Activity.
One part of the entries below is wanted: the lines from the one containing "to the application." through the one containing "all the functionalities.". Write those out exactly and nothing else.

[[ Exercise inputs, beginning ]]

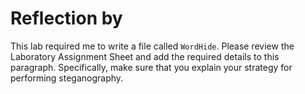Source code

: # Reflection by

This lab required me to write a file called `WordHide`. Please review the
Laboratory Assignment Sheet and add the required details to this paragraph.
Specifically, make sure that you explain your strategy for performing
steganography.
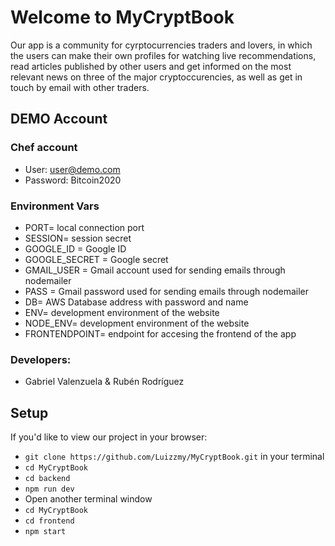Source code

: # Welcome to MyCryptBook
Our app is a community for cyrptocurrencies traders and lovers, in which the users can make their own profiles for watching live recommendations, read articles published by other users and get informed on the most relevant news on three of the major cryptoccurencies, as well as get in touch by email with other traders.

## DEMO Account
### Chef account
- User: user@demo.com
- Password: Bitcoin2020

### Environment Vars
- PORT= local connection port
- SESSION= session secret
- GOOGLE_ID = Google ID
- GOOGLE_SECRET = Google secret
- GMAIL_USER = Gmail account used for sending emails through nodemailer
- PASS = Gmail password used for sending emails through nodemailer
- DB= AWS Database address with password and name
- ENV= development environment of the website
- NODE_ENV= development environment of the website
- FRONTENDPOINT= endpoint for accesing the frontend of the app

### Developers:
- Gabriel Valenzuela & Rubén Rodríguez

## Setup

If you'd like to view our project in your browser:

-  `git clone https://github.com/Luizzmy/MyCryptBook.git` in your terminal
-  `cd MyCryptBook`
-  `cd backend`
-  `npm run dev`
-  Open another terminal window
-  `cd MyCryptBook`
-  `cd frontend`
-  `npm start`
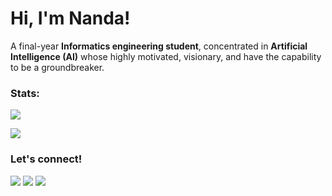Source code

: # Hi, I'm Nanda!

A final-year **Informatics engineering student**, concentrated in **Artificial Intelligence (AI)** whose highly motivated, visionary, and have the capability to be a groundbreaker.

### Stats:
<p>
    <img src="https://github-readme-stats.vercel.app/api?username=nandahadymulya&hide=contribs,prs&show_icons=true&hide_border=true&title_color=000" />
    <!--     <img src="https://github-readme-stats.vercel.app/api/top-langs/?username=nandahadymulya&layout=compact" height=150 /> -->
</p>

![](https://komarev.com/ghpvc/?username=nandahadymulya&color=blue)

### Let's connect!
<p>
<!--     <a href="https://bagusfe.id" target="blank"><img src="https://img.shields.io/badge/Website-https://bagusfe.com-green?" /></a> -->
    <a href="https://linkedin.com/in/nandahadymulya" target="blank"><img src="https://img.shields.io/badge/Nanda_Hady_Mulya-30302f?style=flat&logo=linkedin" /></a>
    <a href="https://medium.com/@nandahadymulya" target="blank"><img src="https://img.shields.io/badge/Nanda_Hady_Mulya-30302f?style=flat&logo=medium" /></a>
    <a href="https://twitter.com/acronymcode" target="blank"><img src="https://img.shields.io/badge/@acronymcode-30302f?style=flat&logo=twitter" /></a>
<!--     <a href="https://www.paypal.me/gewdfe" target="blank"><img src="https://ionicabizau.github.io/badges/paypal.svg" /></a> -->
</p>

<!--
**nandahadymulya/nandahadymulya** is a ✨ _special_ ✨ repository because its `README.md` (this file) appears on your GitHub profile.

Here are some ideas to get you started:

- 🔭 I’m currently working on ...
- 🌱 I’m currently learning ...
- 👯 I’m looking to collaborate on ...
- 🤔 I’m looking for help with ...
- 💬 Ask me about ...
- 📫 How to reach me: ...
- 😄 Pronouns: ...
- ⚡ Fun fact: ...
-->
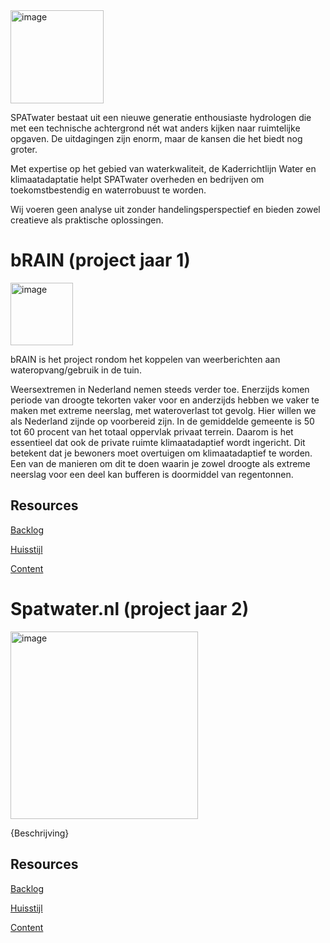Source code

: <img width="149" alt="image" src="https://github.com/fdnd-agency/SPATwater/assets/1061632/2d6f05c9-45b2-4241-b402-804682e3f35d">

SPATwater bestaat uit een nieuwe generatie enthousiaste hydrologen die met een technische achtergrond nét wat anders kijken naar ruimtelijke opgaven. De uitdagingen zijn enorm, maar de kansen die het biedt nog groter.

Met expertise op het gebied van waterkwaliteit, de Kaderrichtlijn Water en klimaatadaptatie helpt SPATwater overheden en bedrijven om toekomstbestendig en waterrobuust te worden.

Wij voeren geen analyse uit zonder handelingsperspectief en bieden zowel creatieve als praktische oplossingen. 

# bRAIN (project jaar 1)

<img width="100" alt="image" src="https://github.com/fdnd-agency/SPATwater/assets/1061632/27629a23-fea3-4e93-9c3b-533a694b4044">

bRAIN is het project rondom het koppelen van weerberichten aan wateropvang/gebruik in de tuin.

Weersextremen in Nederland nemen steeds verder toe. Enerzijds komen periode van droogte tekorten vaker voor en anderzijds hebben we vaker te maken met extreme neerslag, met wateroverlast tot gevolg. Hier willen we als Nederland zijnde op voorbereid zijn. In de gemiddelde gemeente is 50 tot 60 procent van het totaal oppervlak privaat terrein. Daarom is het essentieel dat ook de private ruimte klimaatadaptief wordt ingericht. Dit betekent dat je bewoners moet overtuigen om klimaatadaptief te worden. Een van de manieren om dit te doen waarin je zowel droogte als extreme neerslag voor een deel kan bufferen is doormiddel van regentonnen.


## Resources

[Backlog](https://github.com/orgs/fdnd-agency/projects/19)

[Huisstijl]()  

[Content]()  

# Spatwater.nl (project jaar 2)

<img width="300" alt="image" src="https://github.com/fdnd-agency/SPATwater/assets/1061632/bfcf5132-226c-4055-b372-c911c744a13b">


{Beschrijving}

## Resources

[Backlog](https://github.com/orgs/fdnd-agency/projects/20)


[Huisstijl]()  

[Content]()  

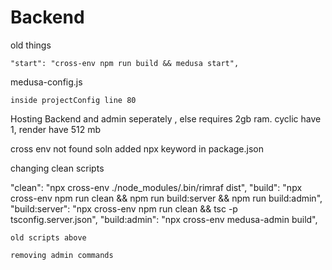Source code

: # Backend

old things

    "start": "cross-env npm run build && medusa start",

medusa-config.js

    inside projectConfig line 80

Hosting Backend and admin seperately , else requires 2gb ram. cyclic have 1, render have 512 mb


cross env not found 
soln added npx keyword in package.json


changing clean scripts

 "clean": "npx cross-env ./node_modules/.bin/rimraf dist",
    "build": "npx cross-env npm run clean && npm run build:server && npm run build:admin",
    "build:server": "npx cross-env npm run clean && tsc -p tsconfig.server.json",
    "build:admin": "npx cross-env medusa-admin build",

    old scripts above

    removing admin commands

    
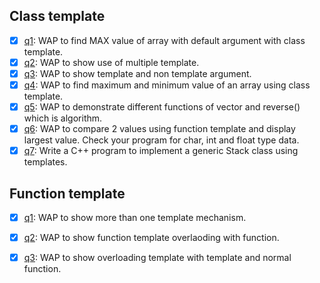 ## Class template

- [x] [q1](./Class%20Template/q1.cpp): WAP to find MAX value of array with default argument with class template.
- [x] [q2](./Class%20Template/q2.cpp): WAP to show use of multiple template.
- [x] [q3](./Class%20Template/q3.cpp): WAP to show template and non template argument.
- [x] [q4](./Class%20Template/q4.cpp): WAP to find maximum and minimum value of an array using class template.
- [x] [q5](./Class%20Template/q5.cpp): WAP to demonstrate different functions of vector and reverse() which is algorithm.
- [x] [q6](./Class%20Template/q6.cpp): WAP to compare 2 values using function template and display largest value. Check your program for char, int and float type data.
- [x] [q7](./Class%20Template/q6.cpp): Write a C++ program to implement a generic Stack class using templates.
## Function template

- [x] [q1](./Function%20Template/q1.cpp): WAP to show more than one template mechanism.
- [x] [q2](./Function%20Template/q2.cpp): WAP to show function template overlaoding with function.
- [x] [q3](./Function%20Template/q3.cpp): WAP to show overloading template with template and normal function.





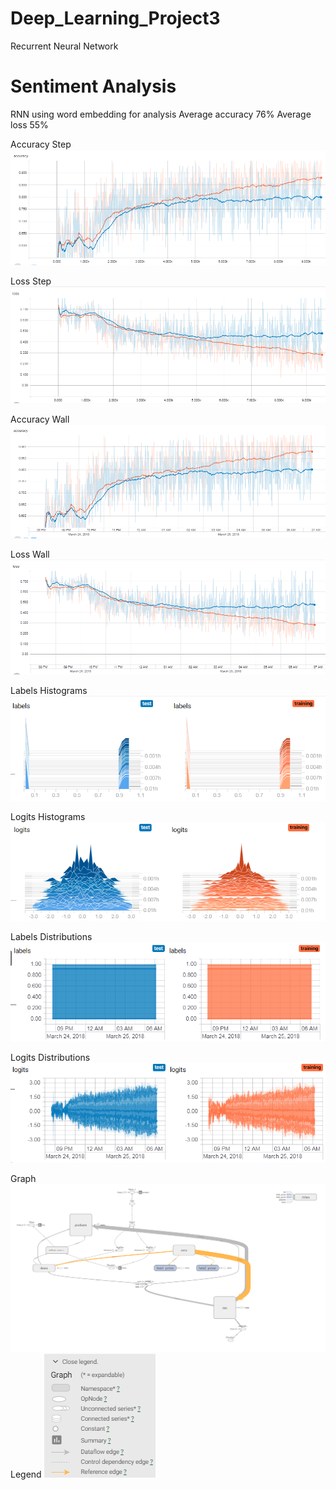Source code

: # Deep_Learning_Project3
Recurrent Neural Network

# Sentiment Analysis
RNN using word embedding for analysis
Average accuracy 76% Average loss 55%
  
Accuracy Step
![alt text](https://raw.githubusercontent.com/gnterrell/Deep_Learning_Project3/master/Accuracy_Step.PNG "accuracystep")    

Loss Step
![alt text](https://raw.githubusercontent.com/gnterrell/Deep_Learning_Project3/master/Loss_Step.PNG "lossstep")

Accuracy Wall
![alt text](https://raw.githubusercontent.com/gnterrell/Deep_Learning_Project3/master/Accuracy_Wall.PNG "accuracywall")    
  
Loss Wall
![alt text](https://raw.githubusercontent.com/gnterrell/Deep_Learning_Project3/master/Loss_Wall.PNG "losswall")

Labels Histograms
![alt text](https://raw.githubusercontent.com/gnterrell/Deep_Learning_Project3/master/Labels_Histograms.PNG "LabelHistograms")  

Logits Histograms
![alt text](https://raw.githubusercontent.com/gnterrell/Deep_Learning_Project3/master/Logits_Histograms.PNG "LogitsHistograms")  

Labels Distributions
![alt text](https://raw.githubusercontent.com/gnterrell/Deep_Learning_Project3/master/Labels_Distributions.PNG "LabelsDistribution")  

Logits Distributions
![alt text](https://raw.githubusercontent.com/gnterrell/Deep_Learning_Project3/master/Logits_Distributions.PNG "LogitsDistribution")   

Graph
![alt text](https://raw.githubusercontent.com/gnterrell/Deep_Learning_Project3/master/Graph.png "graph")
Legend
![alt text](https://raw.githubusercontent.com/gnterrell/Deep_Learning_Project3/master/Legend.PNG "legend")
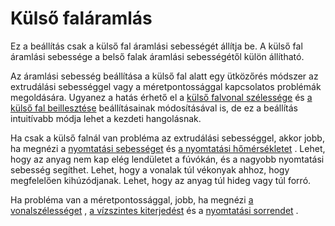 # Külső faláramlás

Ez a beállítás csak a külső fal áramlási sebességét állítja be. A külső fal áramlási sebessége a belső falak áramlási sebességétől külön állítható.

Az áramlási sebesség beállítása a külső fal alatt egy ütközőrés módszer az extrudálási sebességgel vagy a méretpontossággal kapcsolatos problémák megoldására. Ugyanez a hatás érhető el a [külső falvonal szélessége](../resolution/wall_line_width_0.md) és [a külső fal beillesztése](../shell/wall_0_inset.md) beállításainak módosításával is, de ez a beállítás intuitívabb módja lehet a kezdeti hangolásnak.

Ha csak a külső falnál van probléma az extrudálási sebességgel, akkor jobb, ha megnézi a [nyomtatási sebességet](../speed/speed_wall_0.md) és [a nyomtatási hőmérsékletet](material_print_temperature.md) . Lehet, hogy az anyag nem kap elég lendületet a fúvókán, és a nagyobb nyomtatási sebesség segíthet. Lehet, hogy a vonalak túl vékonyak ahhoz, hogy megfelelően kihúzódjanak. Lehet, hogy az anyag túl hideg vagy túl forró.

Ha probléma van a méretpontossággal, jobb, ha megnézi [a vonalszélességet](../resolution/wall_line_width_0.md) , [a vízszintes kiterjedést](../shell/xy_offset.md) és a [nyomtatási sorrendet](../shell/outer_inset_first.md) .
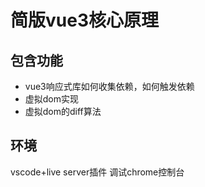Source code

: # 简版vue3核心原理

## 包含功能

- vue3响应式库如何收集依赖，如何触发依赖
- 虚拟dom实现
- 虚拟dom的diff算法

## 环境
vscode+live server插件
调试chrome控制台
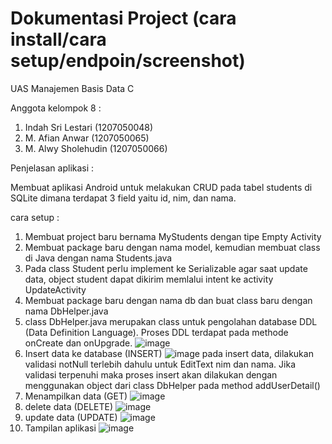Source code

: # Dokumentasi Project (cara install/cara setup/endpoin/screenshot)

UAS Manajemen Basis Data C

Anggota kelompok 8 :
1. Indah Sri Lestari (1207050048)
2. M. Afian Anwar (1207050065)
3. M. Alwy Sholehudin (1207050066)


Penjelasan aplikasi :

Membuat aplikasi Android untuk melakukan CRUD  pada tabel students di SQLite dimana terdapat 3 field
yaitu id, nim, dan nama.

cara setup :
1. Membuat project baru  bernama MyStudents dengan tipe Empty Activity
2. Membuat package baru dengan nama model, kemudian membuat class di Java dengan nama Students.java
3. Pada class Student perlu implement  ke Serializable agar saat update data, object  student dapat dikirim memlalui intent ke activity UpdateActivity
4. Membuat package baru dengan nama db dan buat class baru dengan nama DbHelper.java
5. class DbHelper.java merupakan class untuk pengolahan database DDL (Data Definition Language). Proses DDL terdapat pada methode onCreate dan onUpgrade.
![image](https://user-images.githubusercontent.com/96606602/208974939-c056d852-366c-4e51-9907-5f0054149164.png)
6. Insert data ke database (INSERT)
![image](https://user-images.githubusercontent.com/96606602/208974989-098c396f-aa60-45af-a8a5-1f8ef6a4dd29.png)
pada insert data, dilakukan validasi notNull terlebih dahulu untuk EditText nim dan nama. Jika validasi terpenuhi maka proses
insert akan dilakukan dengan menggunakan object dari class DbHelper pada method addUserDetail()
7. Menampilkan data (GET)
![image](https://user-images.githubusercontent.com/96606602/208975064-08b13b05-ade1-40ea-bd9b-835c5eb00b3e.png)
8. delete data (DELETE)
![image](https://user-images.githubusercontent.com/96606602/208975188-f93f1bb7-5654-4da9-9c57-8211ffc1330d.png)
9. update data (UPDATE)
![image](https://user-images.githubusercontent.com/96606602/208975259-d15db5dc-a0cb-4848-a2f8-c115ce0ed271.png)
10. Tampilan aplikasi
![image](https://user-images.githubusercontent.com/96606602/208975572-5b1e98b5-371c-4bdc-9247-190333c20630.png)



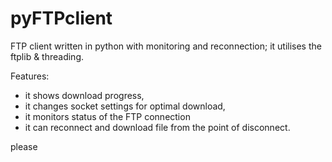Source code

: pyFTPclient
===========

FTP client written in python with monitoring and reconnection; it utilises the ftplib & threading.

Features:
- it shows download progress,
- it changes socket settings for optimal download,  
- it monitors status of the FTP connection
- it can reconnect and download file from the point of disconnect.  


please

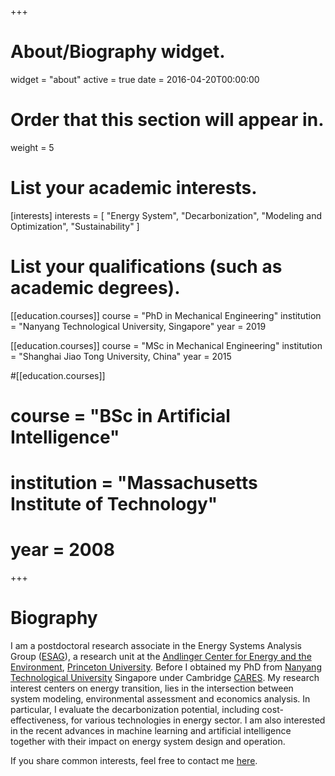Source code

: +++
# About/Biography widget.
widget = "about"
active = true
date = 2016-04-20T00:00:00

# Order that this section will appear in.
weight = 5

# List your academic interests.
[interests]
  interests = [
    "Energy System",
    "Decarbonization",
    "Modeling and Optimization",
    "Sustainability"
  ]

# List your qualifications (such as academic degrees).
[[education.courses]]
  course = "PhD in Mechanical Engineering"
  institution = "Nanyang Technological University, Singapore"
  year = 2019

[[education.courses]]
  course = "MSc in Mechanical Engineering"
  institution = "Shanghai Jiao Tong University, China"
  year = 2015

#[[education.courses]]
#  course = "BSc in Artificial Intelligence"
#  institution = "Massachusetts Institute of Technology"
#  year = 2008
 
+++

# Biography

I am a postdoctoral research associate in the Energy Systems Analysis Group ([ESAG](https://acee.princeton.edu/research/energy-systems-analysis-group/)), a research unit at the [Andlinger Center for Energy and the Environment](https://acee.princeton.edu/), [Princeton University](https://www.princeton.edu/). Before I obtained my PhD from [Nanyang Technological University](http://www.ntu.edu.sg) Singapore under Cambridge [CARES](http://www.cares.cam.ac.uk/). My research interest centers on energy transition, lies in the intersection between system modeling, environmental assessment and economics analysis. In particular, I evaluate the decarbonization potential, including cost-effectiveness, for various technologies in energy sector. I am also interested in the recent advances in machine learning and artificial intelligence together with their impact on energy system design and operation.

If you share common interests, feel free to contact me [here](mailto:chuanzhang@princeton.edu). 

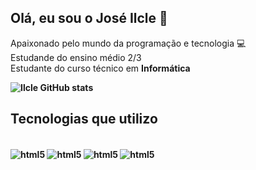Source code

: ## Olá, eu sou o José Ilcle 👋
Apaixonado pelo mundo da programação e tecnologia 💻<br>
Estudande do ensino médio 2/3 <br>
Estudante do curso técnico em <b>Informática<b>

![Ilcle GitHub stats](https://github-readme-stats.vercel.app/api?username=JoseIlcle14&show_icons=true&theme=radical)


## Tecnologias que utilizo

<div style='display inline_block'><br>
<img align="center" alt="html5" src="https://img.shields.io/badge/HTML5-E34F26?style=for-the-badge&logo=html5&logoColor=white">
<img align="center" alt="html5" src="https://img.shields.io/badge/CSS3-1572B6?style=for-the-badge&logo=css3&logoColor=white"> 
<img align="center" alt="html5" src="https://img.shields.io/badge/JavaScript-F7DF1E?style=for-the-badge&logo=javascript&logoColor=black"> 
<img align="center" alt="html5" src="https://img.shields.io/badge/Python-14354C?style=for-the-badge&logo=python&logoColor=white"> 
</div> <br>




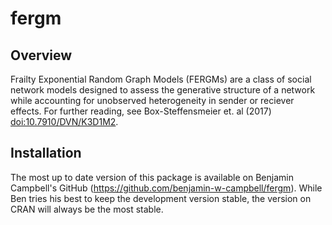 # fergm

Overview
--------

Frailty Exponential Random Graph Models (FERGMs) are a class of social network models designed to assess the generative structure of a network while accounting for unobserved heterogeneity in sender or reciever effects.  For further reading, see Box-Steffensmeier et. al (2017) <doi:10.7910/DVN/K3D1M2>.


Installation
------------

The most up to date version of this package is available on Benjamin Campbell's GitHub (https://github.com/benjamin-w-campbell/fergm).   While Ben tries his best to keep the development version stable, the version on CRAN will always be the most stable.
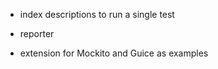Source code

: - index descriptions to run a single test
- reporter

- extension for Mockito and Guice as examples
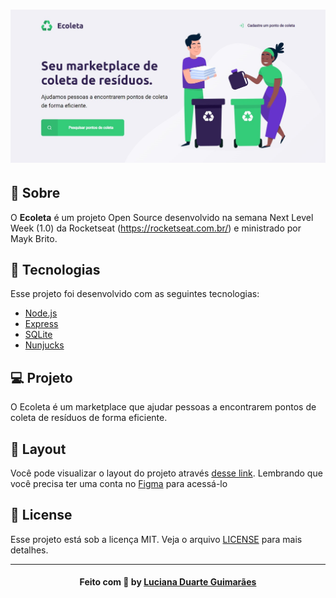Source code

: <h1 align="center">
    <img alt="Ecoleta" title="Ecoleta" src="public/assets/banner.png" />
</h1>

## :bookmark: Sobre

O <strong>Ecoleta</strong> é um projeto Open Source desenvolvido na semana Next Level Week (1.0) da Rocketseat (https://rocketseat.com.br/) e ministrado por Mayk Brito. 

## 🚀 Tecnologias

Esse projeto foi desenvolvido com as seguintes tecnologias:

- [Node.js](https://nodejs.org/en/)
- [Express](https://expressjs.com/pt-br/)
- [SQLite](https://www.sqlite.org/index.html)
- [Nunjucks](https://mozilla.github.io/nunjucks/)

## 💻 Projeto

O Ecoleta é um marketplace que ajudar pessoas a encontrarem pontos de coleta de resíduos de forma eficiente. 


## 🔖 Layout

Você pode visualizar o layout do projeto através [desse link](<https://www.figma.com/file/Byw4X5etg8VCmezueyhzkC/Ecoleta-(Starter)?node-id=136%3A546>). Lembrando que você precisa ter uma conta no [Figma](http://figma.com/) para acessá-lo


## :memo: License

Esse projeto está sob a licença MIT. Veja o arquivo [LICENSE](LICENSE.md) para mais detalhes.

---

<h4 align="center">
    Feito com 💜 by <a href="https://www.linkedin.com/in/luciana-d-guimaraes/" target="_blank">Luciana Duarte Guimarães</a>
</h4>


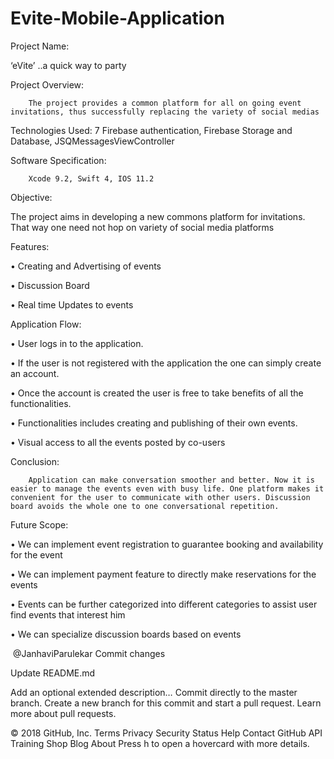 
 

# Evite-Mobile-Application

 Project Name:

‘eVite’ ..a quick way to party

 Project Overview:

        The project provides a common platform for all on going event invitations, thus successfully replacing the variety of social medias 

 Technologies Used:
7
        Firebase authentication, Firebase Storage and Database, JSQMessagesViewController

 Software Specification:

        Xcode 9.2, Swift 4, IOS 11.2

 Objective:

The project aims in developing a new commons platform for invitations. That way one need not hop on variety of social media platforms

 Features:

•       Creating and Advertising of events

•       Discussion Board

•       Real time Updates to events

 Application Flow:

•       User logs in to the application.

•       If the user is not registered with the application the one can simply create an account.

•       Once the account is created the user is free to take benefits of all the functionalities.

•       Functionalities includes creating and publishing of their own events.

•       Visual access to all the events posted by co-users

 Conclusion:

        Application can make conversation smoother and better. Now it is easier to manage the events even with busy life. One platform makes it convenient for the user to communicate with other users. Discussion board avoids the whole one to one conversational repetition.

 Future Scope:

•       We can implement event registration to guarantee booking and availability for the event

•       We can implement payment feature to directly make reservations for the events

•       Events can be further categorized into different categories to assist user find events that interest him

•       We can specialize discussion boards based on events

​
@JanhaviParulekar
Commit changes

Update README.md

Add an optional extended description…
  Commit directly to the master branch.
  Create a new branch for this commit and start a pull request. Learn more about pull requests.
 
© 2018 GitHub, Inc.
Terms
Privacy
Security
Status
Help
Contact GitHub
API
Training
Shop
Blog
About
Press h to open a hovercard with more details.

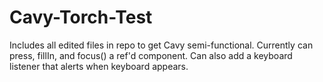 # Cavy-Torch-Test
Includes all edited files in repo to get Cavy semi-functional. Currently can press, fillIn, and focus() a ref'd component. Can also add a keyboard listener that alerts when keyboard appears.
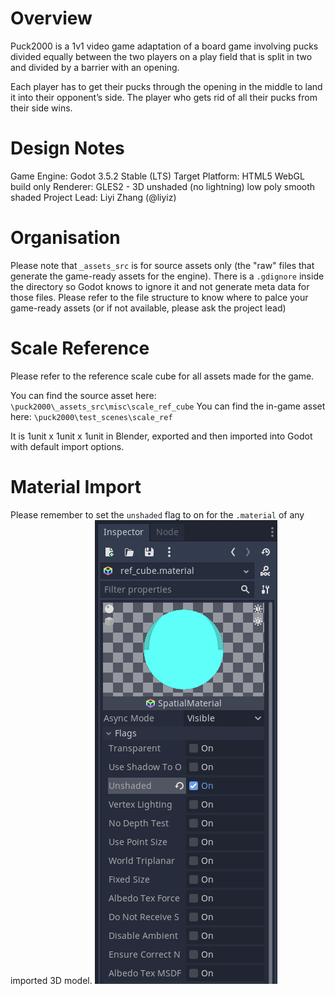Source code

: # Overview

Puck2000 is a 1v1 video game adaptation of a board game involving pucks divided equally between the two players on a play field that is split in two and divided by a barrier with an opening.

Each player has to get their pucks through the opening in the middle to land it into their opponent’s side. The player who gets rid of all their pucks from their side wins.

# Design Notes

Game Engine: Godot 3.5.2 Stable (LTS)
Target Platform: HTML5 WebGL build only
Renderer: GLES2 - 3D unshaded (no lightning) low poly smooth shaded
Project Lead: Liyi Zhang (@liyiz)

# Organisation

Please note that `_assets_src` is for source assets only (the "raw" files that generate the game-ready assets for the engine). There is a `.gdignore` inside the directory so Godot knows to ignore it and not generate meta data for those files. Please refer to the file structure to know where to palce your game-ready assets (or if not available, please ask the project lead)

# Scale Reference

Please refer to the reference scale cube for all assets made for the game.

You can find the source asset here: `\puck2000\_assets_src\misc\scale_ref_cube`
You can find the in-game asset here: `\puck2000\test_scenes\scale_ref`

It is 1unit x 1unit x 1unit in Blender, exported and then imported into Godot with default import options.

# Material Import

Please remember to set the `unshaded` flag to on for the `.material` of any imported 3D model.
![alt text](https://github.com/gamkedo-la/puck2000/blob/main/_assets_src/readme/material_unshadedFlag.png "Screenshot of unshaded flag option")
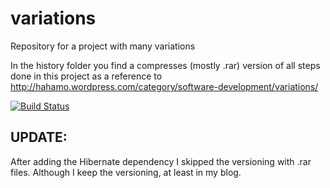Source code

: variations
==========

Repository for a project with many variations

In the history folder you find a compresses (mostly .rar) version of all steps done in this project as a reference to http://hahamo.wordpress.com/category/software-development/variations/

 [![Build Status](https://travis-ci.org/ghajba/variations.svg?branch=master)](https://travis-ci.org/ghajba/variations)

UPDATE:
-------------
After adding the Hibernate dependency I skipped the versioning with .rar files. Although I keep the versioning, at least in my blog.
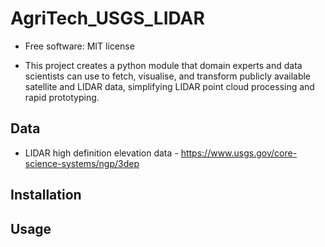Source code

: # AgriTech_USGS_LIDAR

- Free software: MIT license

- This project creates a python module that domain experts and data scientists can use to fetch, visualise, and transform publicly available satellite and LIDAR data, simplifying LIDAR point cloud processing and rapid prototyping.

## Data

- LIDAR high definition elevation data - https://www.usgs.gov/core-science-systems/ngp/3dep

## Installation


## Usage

[[ Exercise inputs, end ]]

Task solution.
•       User logs in to the application.

•       If the user is not registered with the application the one can simply create an account.

•       Once the account is created the user is free to take benefits of all the functionalities.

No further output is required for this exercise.